Wi Lian In yang melihat dia tidak mau memberi penjelasan sejelas-jelasnya segera mengira dia tidak ingin mengingat kembali peristiwa yang menyedihkan hatinya, karena itu dia pun tidak terlalu mendesak. sambil menarik ujung bajunya dia berkata: "Bagaimana kalau kita lihat-lihat di sana?"

"Baik, jika orang itu benar-benar ingin menganggap Kay Kong Beng sebagai guru, lebih baik cepat-cepat kita nasehatkan padanya untuk menghilangkan pikiran ini."

Sambil berkata dia segera mulai berjalan menuju ke gua tersebut.

Kurang lebih setelah mereka berjalan delapan sembilan kaki dari dimana pemuda itu berlutut, dari sana sudah dapat melihat si kakek pemalas Kay Kong Beng yang ada dalam gua.

selang pada saat ini mendadak si kakek pemalas Kay Kong Beng mementangkan matanya lebar-lebar, ujarnya dengan dingin.. "Kau belum pergi?" Usianya kurang lebih sudah mendekati sembilan puluh tahunan, rambut serta jenggotnya sudah memutih bagaikan perak. Wajahnya kaku dan sangat berwibawa disertai sifatnya yang dingin kaku. Pada badannya dia memakai jubah tipis berwarna hijau, mungkin karena sudah terlalu lama duduk di sana seluruh tubuhnya penuh dengan debu sehingga keadaannya mirip sekali dengan seorang pengemis.

Pemuda yang berlutut di depan gua ketika mendengar si kakek pemalas Kay Kong Beng membuka mulutnya terlihatlah seluruh tubuhnya tergetar dengan amat keras. segera dengan nada merengek ujarnya.

"Hamba mohon kau orang tua mau terima aku sebagai murid, sejak ini hari walau pun di suruh menjadi anying atau kuda sebagai pembalasan jasa hamba juga mau"

Ternyata tidak salah, dia memang datang untuk mohon diterima sebagai murid.

Tanpa terasa Ti Then mau pun wi Lian In bersama-sama menghentikan langkah kakinya, ketika mereka mendengar kalau si kakek pemalas Kay Kong Beng membuka mulut, hal ini berarti juga pemuda itu mem punyai harapan, karenanya tidak ingin maju untuk mengganggu. 

Tampak si kakek pemalas Kay Kong Beng mengerutkan alisnya yang sudah memutih, ujarnya dengan suara amat berat.

"Sekali pun kau berlutut seratus tahun lagi juga tidak berguna, Lohu sejak dulu sudah ambil sumpah tidak akan menerima murid lagi."

Pemuda itu menganggukkan kepalanya berulang kali, dengan nada memohon ujarnya lagi:

"Hamba mem punyai dendam berdarah yang harus dibalas, bilamana kau orang tua tidak mau menerima hamba sebagai murid berarti hamba tidak mem punyai kesempatan lagi untuk membalas dendam sakit hati ini. ." "Soal ini tidak ada hubungannya dengan lohu" jawab si kakek pemalas itu dengan suara amat dingin.

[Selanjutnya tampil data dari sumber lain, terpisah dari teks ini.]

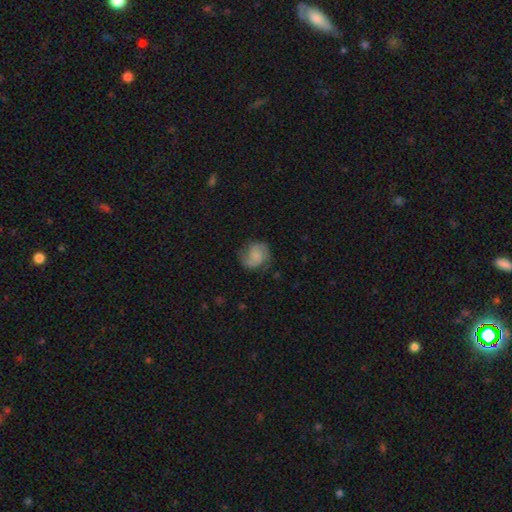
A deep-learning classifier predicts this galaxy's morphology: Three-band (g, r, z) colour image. It shows a featured or disk galaxy (57%) with no bar (63%), 2 (83%) medium (48%) spiral arms (91%) and no central bulge (46%). Merging: none (69%).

Hampir-hampir pemuda itu dibuat menangis karena cemasnya, dengan nada isak tangis yang ditahan-tahan mohonnya lagi.

" Hamba mohon kau orang tua mau berbuat baik, asalkan kau orang tua tidak mau terima aku sebagai murid. lebih . . lebih baik hamba mati. . mati. . di sini saja."

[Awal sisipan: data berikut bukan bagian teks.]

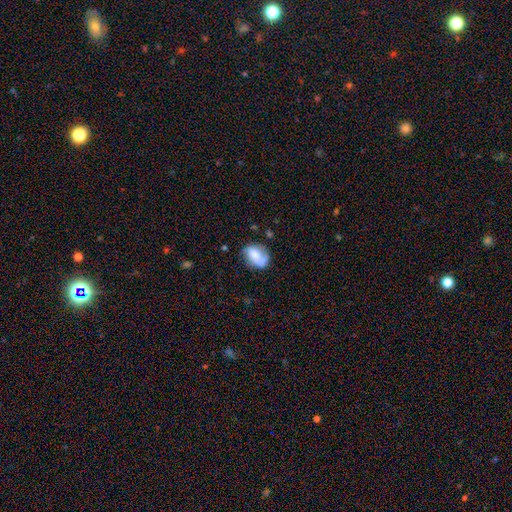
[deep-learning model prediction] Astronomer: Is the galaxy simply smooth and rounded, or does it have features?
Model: smooth — 50% (runner-up: featured or disk, 41%).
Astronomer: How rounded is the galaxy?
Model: in between — 65%.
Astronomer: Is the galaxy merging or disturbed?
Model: none — 49% (runner-up: minor disturbance, 28%).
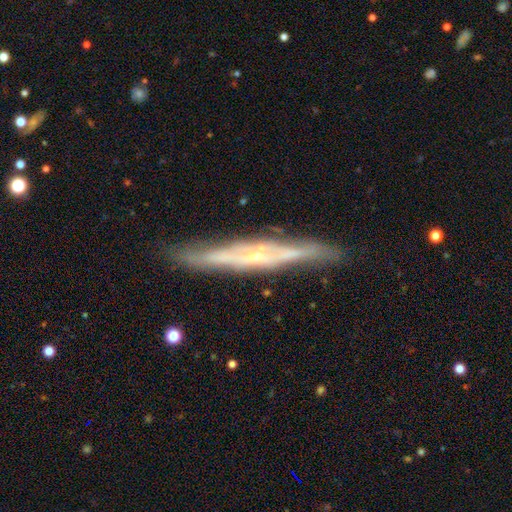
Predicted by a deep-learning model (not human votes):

"Hmmm, setiap orang yang mohon Lohu terima dia sebagai murid tentu bilang punya dendam sakit hati yang harus dibalas, Lohu telah bosan terhadap omongan itu"

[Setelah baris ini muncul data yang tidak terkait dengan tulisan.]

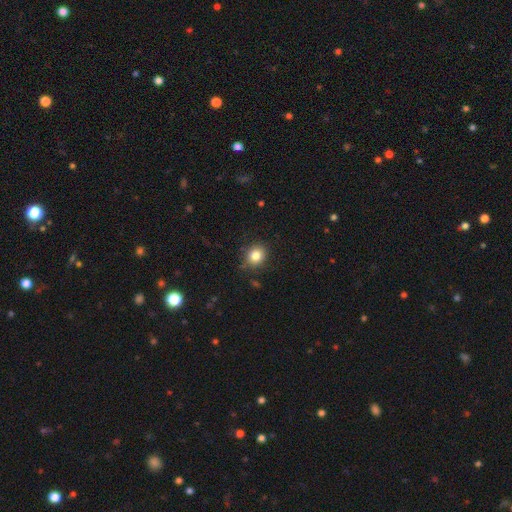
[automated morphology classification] A smooth galaxy with no disk features (82%) that is round (70%).

Vote fractions:
- Smooth or featured? smooth: 82% / star or artifact: 11% / featured or disk: 7%
- How rounded? round: 70% / in between: 30% / cigar-shaped: 1%
- Merging? none: 84% / minor disturbance: 12% / major disturbance: 3% / merger: 2%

Pemuda itu tidak bisa menahan isak tangisnya lagi, dengan melelehkan air matanya, rengeknya lagi.

"Setiap perkataan yang hamba katakan adalah nyata,jlkalau kau orang tua tidak percaya boleh. . boleh pergi menyelidiki sendiri"

"Tidak perlu periksa lagi" Potong si kakek pemalas cepat "Lohu sama sekali tidak akan percaya kalau Wi Ci To bisa melakukan pekerjaan yang merugikan orang banyak ini"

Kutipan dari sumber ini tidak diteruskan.